One of my biggest dreams is to see wolves in Alaska. While this dream comes true, if it does, I rather see them in documentaries or books because I know that wolves in a zoo are just a physical representation, as their essence, their nature, their being, has been taken away from them.

So, what did I do to stop capturing animals for human “entertainment”? It’s quite simple: I don’t buy a ticket. Making this decision didn’t affect my life. I didn’t lose anything, quite the opposite. I felt the power that I have to stop this nonsense so that this cruel industry disappears once and for all. I’m convinced that it’s more gratifying to feel that one less person in these places, will help both captive and wild Orcas.
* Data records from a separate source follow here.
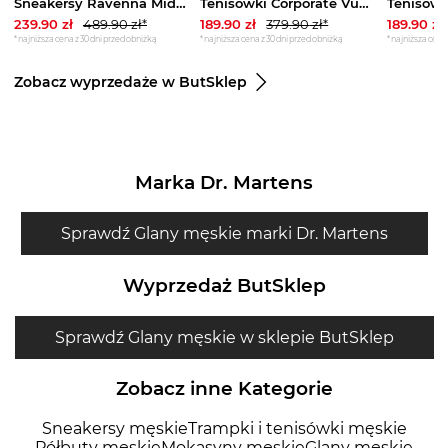
Sneakersy Ravenna Mid FM8RAM FAL12 Coal (GU379-a) Guess
Tenisówki Corporate Vulc Canvas Black FM0FM04954 BDS (TH1028-a) Tommy Hilfiger
239.90
zł
489.90
zł*
189.90
zł
379.90
zł*
189.90
zł
*najniższa cena z 30 dni przed obniżką
*najniższa cena z 30 dni przed obniżką
*najniższa cena 
Zobacz wyprzedaże w ButSklep
Marka Dr. Martens
Sprawdź Glany męskie marki Dr. Martens
Wyprzedaż ButSklep
Sprawdź Glany męskie w sklepie ButSklep
Zobacz inne Kategorie
Sneakersy męskie
Trampki i tenisówki męskie
Półbuty męskie
Mokasyny męskie
Glany męskie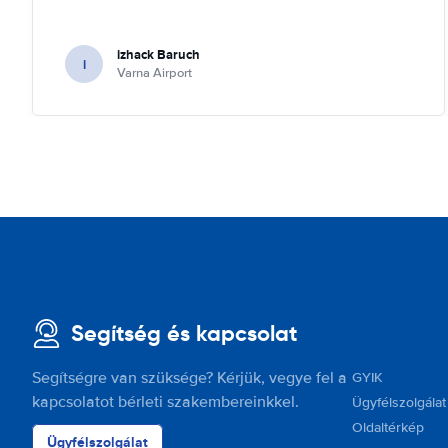
izhack Baruch
i
Varna Airport
Segítség és kapcsolat
Segítségre van szüksége? Kérjük, vegye fel a
GYIK
kapcsolatot bérleti szakembereinkkel.
Ügyfélszolgálat
Oldaltérkép
Ügyfélszolgálat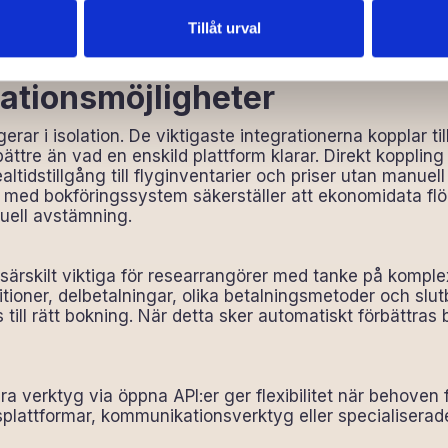
e deadlines för depositioner och dokumentinlämning.
stnar arrangörerna i kundärenden istället för att fokuser
Tillåt urval
rationsmöjligheter
rar i isolation. De viktigaste integrationerna kopplar t
ättre än vad en enskild plattform klarar. Direkt koppling
tidstillgång till flyginventarier och priser utan manuel
n med bokföringssystem säkerställer att ekonomidata fl
uell avstämning.
 särskilt viktiga för researrangörer med tanke på komple
tioner, delbetalningar, olika betalningsmetoder och slu
till rätt bokning. När detta sker automatiskt förbättras 
ra verktyg via öppna API:er ger flexibilitet när behoven
plattformar, kommunikationsverktyg eller specialiserade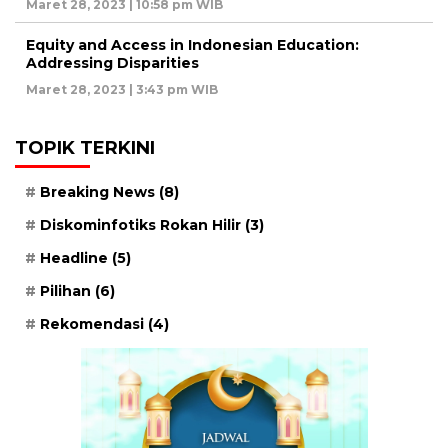
Maret 28, 2023 | 10:58 pm WIB
Equity and Access in Indonesian Education:
Addressing Disparities
Maret 28, 2023 | 3:43 pm WIB
TOPIK TERKINI
Breaking News
(8)
Diskominfotiks Rokan Hilir
(3)
Headline
(5)
Pilihan
(6)
Rekomendasi
(4)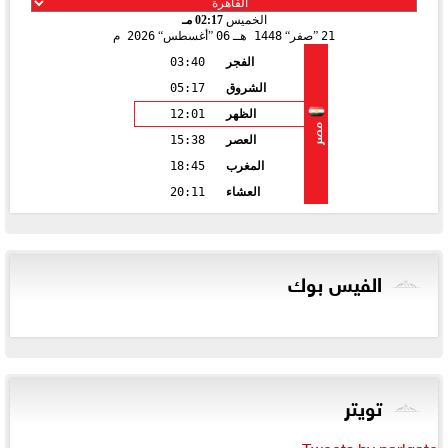
الخميس
02:17 مـ
21
صفر
1448 هـ
06
أغسطس
2026 م
الفجر
03:40
الشروق
05:17
الظهر
12:01
مصر
العصر
15:38
المغرب
18:45
العشاء
20:11
الفيس بوك
تويتر
Tweets by parlgate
I’m deeply grateful to the people involved in Free Willy, to the children around the world who raised their voices so Keiko could return to Iceland. And yes, sure, Keiko died three years after arriving in Iceland, but he died in the ocean, not in a “bucket” located in one of the most crowded and polluted cities in the world. I wish the same for the rest of captive Orcas. If we’ve been exploiting them, breeding them, using them like clowns, the least we can do is retire them in sanctuaries where they no longer have to perform. We owe them that, we owe them the privilege of dying with dignity, in the place where they belong.

Karla.

I dedicate this blog to Mark Berman, the man behind Keiko’s return to Iceland, and Theresa Demarest, the brave filmmaker behind Keiko, the Untold Story of the Star of Free Willy.

Keiko breaching in Norway. Image: Courtesy of Keiko the Untold Story of the Star of Free Willy.